Copy exactly the run of lines that begins at the line with "Recursos, somando uma" and ends at the final line of the entries.

- Stored data
■ ■ ■ ■ ■

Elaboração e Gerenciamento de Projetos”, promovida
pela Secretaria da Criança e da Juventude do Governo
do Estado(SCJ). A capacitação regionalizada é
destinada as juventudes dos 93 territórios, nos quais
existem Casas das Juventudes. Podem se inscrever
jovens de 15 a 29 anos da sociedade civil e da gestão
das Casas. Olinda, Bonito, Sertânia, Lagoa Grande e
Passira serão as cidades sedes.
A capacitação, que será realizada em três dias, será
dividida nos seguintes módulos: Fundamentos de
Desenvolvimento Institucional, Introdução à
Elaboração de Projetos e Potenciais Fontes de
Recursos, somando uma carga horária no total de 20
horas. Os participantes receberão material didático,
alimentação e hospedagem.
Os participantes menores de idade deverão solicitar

■ ■ ■ ■ ■

- Your solution
Recursos, somando uma carga horária no total de 20
horas. Os participantes receberão material didático,
alimentação e hospedagem.
Os participantes menores de idade deverão solicitar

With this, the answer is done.